People are ready. They want to participate--right from their homes--in the renewable energy transformation. Tesla is getting ready for next year's roll-out of their $30K all electric car--one that will sell like the Toyota Camry. With the model S the majority of new owners also purchase solar panels or other renewable sources--they love putting sunshine in their cars. Zero emissions and economic value to boot. With the powerwall they will also be able to go off grid, if they wish. The excitement is palpable and during Tesla's recent earnings call, CEO Elon Musk just announced that the company has so far taken 38,000 reservations for its Powerwall home battery.
"The response has been overwhelming. Like, crazy," Musk said.
He went on to describe the reception to Tesla Energy's introduction as "crazy off the hook." Tesla has also tallied 2,500 reservations for the PowerPack. Musk said this actually equates to more like 25,000 since reservations averaged around 10 Powerpacks each. "The volume of demand here has just been staggering," he said. "It really feels like, man, the stationary storage demand is just nutty. Like, worldwide, it’s just crazy."
A market analyst recently did an analysis of Tesla's soaring stock value. And his conclusion: Tesla is selling "hope in our future."

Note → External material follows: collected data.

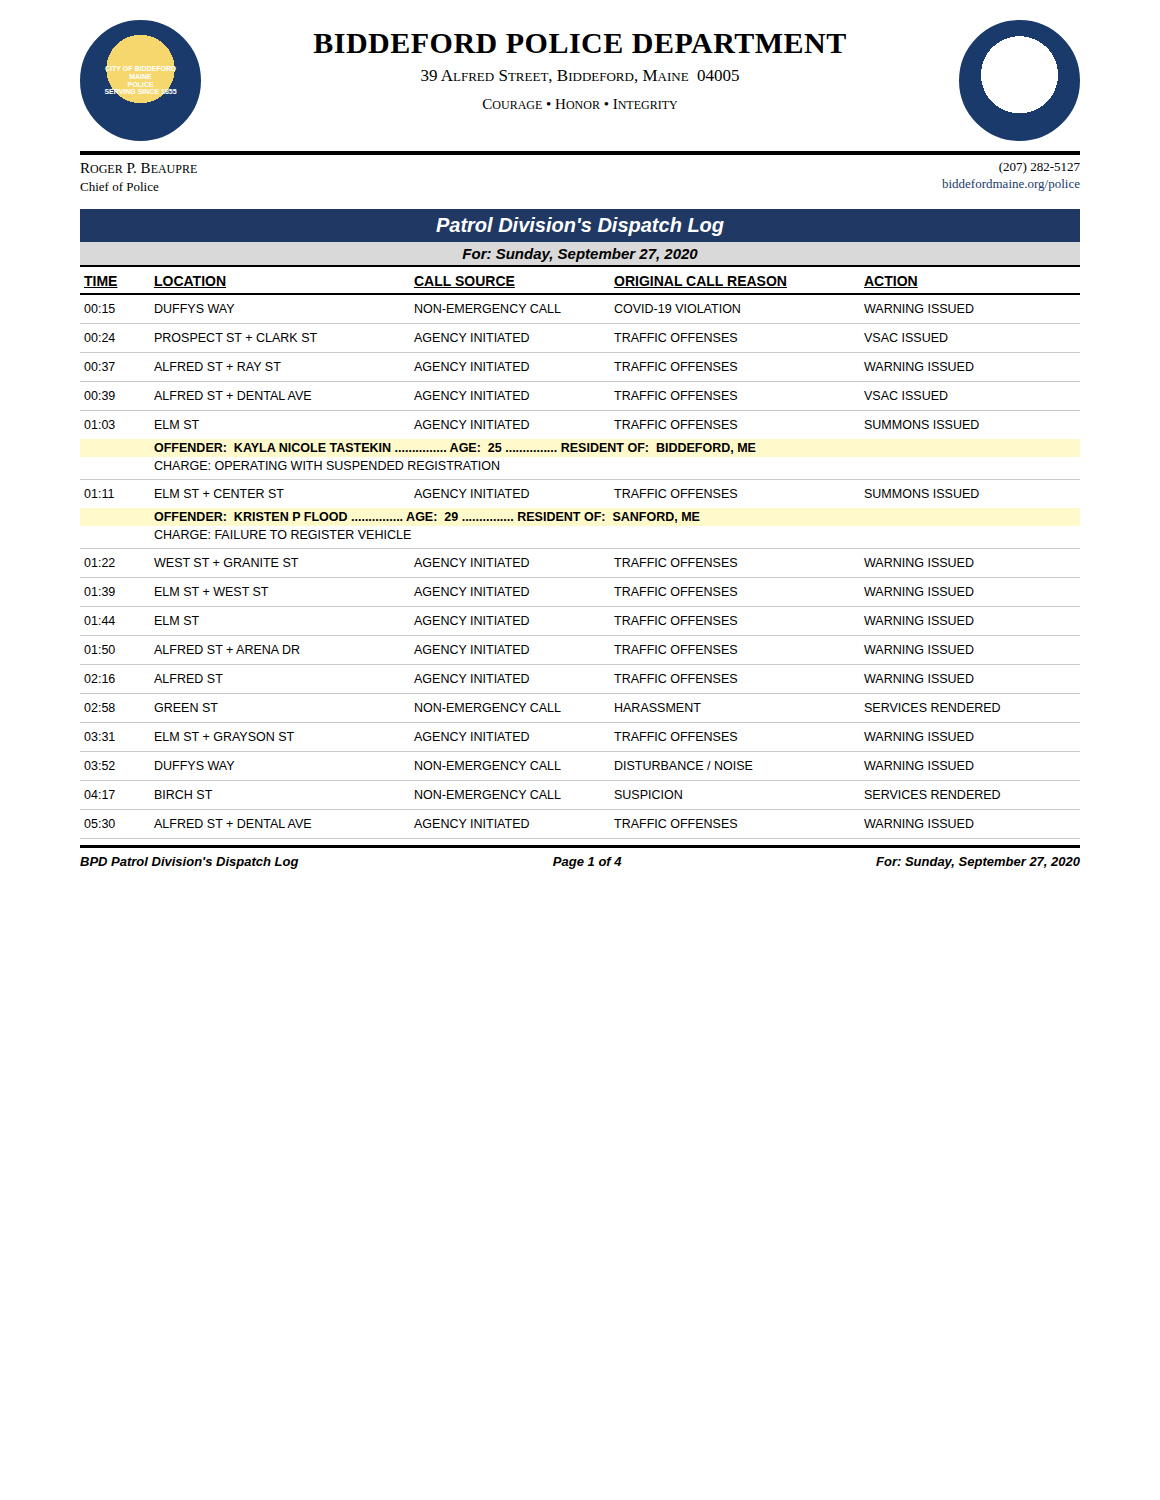CITY OF BIDDEFORD
MAINE
POLICE
SERVING SINCE 1855
BIDDEFORD POLICE DEPARTMENT
39 ALFRED STREET, BIDDEFORD, MAINE 04005
COURAGE • HONOR • INTEGRITY
LAW ENFORCEMENT
CALEA
ACCREDITATION
ROGER P. BEAUPRE
Chief of Police
(207) 282-5127
biddefordmaine.org/police
Patrol Division's Dispatch Log
For: Sunday, September 27, 2020
| TIME | LOCATION | CALL SOURCE | ORIGINAL CALL REASON | ACTION |
| --- | --- | --- | --- | --- |
| 00:15 | DUFFYS WAY | NON-EMERGENCY CALL | COVID-19 VIOLATION | WARNING ISSUED |
| 00:24 | PROSPECT ST + CLARK ST | AGENCY INITIATED | TRAFFIC OFFENSES | VSAC ISSUED |
| 00:37 | ALFRED ST + RAY ST | AGENCY INITIATED | TRAFFIC OFFENSES | WARNING ISSUED |
| 00:39 | ALFRED ST + DENTAL AVE | AGENCY INITIATED | TRAFFIC OFFENSES | VSAC ISSUED |
| 01:03 | ELM ST | AGENCY INITIATED | TRAFFIC OFFENSES | SUMMONS ISSUED |
| | OFFENDER: KAYLA NICOLE TASTEKIN ............... AGE: 25 ............... RESIDENT OF: BIDDEFORD, ME |
| | CHARGE: OPERATING WITH SUSPENDED REGISTRATION |
| 01:11 | ELM ST + CENTER ST | AGENCY INITIATED | TRAFFIC OFFENSES | SUMMONS ISSUED |
| | OFFENDER: KRISTEN P FLOOD ............... AGE: 29 ............... RESIDENT OF: SANFORD, ME |
| | CHARGE: FAILURE TO REGISTER VEHICLE |
| 01:22 | WEST ST + GRANITE ST | AGENCY INITIATED | TRAFFIC OFFENSES | WARNING ISSUED |
| 01:39 | ELM ST + WEST ST | AGENCY INITIATED | TRAFFIC OFFENSES | WARNING ISSUED |
| 01:44 | ELM ST | AGENCY INITIATED | TRAFFIC OFFENSES | WARNING ISSUED |
| 01:50 | ALFRED ST + ARENA DR | AGENCY INITIATED | TRAFFIC OFFENSES | WARNING ISSUED |
| 02:16 | ALFRED ST | AGENCY INITIATED | TRAFFIC OFFENSES | WARNING ISSUED |
| 02:58 | GREEN ST | NON-EMERGENCY CALL | HARASSMENT | SERVICES RENDERED |
| 03:31 | ELM ST + GRAYSON ST | AGENCY INITIATED | TRAFFIC OFFENSES | WARNING ISSUED |
| 03:52 | DUFFYS WAY | NON-EMERGENCY CALL | DISTURBANCE / NOISE | WARNING ISSUED |
| 04:17 | BIRCH ST | NON-EMERGENCY CALL | SUSPICION | SERVICES RENDERED |
| 05:30 | ALFRED ST + DENTAL AVE | AGENCY INITIATED | TRAFFIC OFFENSES | WARNING ISSUED |
BPD Patrol Division's Dispatch Log
Page 1 of 4
For: Sunday, September 27, 2020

"Elon Musk is selling hope.
To the vast majority of people today, the future of the world seems bleak. Climate change is real, yet atmospheric carbon levels continue to rise.
There are two ways to deal with this without giving into despair. One way is to deny it. Climate change denialism is increasing in intensity even as the crisis deepens. Politicians seem incapable of taking decisive action against this well-funded opposition.
The other way to deal with the crisis is to hope for solutions. And that is what Tesla (NASDAQ:TSLA) is offering, hope in the form of electric cars powered by solar energy, energy that can be stored for use at night, creating a more stable electric grid in the process.
To skeptics, it seems inconceivable. But people are buying it, with real dollars. That's the lesson of Tesla's first quarter report. People are buying it."